NASHVILLE, Tenn. (AP) — Nashville Democrat Justin Jones, a member of the so-called “Tennessee Three,” won back his state House seat Thursday after Republican lawmakers expelled him for his participation in a pro-gun control protest in the Capitol.

Jones, 27, defeated Republican candidate Laura Nelson.

Along with Jones, fellow Democrat Justin Pearson, 28, was also vying to reclaim his House seat in Memphis against independent candidate Jeff Johnston after also being expelled in April.

The young Black lawmakers were reinstated by local officials after being booted from the GOP-dominated Statehouse, but only on an interim basis. They needed to clear a special election in order to fully take back their legislative positions.

Thursday’s election comes as lawmakers are preparing to return to Nashville later this month for a special session to address possibly changing the state’s gun control laws. While Jones and Pearson’s reelection to their old posts won’t make a significant dent to the Republican supermajority inside the Legislature, they are expected to push back heavily against some of their GOP colleagues’ policies.

Jones and Pearson were elected to the Statehouse last year. Both lawmakers flew relatively under the radar, even as they criticized their Republican colleagues’ policies. It wasn’t until this spring that their political careers received a boost when they joined fellow Democrat Rep.
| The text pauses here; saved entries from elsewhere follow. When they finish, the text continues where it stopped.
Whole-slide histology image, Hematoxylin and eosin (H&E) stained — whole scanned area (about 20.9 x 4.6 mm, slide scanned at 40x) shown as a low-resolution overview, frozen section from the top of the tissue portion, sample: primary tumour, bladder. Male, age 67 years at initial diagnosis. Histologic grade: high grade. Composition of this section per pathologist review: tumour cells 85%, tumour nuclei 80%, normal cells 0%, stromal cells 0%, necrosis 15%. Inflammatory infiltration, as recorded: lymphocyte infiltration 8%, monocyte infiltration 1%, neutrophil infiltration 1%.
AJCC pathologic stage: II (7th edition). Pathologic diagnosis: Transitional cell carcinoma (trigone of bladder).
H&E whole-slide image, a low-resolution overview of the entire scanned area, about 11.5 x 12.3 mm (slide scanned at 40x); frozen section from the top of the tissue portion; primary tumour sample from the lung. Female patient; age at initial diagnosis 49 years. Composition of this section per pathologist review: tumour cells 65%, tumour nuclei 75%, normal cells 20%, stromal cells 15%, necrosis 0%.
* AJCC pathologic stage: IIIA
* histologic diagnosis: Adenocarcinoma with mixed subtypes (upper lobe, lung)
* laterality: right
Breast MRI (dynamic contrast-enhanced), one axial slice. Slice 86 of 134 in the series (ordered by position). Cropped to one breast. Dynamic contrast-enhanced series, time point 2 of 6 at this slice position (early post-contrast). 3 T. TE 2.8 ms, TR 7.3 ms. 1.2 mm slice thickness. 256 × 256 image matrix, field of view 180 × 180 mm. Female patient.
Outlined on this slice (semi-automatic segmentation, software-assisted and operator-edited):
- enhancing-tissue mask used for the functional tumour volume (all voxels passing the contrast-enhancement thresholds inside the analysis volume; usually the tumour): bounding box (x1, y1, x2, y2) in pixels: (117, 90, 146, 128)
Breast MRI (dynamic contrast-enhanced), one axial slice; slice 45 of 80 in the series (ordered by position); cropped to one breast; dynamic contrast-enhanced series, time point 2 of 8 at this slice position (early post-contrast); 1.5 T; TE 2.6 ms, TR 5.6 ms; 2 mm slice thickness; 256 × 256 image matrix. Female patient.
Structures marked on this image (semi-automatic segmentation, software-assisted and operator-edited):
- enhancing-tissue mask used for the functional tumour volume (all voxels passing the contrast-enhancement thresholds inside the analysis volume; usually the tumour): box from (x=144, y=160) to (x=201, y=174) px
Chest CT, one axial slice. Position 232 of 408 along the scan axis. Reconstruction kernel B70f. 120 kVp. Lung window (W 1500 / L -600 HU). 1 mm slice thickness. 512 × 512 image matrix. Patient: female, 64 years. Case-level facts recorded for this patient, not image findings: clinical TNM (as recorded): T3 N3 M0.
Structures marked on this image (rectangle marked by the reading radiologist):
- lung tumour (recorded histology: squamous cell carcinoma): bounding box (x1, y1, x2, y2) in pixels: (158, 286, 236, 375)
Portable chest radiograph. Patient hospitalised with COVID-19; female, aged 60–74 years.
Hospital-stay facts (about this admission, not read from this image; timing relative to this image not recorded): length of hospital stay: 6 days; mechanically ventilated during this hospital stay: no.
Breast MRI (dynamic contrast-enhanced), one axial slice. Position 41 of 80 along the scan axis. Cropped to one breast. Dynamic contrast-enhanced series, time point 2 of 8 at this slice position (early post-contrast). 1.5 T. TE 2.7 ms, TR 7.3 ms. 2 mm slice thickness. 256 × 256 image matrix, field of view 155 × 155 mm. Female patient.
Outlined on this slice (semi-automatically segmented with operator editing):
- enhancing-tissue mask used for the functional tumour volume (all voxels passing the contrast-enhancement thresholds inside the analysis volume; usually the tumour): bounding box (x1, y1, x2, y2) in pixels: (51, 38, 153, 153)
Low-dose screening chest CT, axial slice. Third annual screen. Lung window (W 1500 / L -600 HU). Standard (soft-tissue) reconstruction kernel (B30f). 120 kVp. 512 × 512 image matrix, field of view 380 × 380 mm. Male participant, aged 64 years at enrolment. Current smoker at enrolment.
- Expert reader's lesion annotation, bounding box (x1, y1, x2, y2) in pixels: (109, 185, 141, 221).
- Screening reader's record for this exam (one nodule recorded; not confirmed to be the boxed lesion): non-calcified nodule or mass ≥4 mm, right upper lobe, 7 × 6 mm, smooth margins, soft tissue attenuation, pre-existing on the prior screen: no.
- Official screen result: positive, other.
Gloria Johnson in a protest for more gun control on the House floor.

The demonstration took place just days after a fatal shooting at a private Christian school in Nashville where a shooter killed three children and three adults. As thousands of protesters flooded the Capitol building to demand that the Republican supermajority enact some sort of restrictions on firearms, the three lawmakers approached the front of the House chamber with a bullhorn, and joined the protesters’ chants and cries for action.

Republican lawmakers quickly declared that their actions violated House rules and moved to expel their three colleagues — an extraordinary move that’s been taken only a handful of times since the Civil War.

Ultimately, Johnson, who is white, narrowly avoided expulsion while Pearson and Jones were kicked out by the predominantly white GOP caucus.

The Legislature then refused to take up Gov. Bill Lee’s proposal to place some limits on people considered a threat to themselves on others from accessing firearms. In return, the Republican governor quickly announced that he would hold a special session starting Aug. 21 to once again attempt to woo hesitant GOP members to vote for his proposal.